Linha de fabrico equipada com robots de soldadura por resistência e um modelo RobCAD de programação
Comboio “Alstom” para a Fertagus Comboio “Fiat” Pendular
Em 2000, a “ABB” vende as participações que lhe restam da ex-“Sorefame”, ficando a “Daimler-Benz” dona de toda a empresa, muito embora essa situação fosse uma mera transição para o que se iria passar um ano depois. Em 2001, a multinacional canadiana “Bombardier” adquire a totalidade do grupo “Ad Tranz” e consigo as instalações da Amadora. Com o fabrico das novas composições para o “Metro do Porto” e de novas unidades eléctricas para a CP, utilizadas nos suburbanos do Grande Porto, a empresa que resta da “Sorefame” deu o seu último contributo no que toca a contratos e actividades ligadas aos caminhos-de-ferro.
Metro do Porto
Unidade Múltipla Eléctrica para CP, plataforma CP 2000, em 2002
A “Sorefame - Sociedades Reunidas de Fabricações Metálicas, S.A.”, ou melhor, a ex-“Sorefame” é extinta em 2004, e encerra ao fim de 61 anos de existência …
Comecei este artigo com uma citação de 1957, e termino com outra mais actual:
«… Para o investidor financeiro, a questão estratégica é a comparação de remunerações para o seu capital. Para o empresário, a questão estratégica é a comparação de competitividade. … A localização ou a nacionalidade dos centros de decisão empresariais não dependem da imposição de restrições aos movimentos de capitais ou da promessa que as posições accionistas não serão transaccionadas. O que determina onde estão os centros de decisão é a posse ou o domínio de uma competência: quem satisfizer este critério será “dono da sua casa”, onde quer que esteja.» citação de José Manuel de Mello, decano dos empresários portugueses à revista “Ideias e Negócios”, em Dezembro de 2002.

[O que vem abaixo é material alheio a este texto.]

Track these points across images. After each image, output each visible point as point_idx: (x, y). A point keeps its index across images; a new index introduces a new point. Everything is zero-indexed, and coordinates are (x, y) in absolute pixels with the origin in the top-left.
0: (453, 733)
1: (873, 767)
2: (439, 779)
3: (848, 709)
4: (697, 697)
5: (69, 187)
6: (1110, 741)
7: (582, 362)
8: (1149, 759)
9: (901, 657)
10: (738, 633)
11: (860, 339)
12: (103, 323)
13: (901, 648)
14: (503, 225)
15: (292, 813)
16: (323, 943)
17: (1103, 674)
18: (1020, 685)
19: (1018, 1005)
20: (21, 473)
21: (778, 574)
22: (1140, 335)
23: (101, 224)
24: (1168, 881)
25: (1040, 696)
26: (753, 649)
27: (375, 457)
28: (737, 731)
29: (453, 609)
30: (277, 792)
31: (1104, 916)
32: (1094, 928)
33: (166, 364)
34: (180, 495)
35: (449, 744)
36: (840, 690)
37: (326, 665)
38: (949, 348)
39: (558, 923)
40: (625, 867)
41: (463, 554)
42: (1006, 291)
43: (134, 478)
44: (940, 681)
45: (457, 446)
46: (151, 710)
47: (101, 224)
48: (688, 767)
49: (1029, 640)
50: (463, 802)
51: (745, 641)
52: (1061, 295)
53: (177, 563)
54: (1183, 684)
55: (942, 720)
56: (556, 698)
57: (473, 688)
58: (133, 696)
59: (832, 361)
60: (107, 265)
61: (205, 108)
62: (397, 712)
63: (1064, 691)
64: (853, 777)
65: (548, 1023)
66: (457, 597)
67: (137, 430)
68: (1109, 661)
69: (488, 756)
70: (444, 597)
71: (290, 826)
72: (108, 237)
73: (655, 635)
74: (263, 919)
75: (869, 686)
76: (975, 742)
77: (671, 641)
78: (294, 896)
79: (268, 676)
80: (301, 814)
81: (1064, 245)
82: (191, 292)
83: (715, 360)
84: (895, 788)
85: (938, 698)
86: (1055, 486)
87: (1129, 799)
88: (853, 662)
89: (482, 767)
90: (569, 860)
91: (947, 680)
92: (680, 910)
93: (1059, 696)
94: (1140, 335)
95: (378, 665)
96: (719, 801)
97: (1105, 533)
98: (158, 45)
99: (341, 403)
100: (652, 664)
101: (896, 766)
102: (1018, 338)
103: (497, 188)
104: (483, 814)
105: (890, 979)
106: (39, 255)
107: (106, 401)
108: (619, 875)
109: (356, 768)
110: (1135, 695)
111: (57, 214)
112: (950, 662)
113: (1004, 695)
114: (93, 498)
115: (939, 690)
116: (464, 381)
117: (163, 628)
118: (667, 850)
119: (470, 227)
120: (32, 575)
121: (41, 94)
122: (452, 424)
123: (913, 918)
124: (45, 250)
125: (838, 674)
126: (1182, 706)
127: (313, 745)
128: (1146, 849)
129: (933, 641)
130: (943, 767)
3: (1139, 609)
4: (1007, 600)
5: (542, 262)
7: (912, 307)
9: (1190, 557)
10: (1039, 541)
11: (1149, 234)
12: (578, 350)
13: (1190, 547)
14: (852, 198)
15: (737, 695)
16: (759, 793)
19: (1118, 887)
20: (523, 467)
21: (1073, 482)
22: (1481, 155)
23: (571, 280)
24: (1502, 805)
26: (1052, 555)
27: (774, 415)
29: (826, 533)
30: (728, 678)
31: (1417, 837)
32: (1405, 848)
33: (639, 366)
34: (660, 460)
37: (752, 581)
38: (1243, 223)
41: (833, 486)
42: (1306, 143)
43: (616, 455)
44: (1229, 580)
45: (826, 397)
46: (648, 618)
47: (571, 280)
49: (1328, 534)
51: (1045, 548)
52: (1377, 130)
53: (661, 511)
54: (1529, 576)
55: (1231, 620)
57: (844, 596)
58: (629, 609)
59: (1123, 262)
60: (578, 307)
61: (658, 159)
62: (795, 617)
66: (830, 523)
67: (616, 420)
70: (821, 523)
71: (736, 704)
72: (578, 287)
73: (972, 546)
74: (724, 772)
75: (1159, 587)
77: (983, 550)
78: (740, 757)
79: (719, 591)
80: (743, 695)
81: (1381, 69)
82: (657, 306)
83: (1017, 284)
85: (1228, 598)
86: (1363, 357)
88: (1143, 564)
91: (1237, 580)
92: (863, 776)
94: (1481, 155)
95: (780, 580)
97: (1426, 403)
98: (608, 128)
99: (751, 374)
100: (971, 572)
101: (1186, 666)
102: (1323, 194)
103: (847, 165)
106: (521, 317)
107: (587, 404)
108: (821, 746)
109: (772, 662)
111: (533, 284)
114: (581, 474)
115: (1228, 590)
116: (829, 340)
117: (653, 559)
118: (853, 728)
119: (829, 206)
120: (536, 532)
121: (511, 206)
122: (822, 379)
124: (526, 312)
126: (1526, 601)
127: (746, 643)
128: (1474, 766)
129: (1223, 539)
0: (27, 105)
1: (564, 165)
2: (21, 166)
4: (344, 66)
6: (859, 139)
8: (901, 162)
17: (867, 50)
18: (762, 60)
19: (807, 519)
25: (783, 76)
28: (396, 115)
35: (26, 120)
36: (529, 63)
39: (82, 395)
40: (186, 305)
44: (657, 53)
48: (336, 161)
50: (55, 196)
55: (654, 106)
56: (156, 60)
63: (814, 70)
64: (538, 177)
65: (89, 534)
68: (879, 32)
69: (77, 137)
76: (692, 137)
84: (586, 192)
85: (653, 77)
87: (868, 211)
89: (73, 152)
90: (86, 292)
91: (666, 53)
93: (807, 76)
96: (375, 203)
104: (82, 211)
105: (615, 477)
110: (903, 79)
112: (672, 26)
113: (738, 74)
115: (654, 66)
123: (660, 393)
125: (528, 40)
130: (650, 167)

fotos in: Hemeroteca Digital, Arquivo Municipal de Lisboa, Biblioteca de Arte-Fundação Calouste Gulbenkian (Estúdio Mário Novais), Instituto de Investigação Científica Tropical
17 comentários:
Muito. Muito bom.
A última citação é uma falácia, porém. A competência falhou à Sorefame? Só se foi a de podermos nacionalmente mandar nela. Mau prenúncio para TAP, que se vê, aliás, da Telecom...
Ano Bom!
P.S.: a barragem que os portugueses fizeram, pagaram, e doaram, chama-se Cabora Bassa desde que a começaram.
Caro "Bic Laranja"
Grato pelo seu comentário, e pela correcção.
Um Bom Ano de 2015 para si
Os meus cumprimentos
José Leite
Fabuloso artigo!
Caro Francisco Santos
Muito agradecido pelas suas amáveis palavras.
Os meus cumprimentos
José Leite
Caro José Leite,
problema de saúde impediu-me de vir aqui desejar-lhe e a todos os seus um Feliz Natal.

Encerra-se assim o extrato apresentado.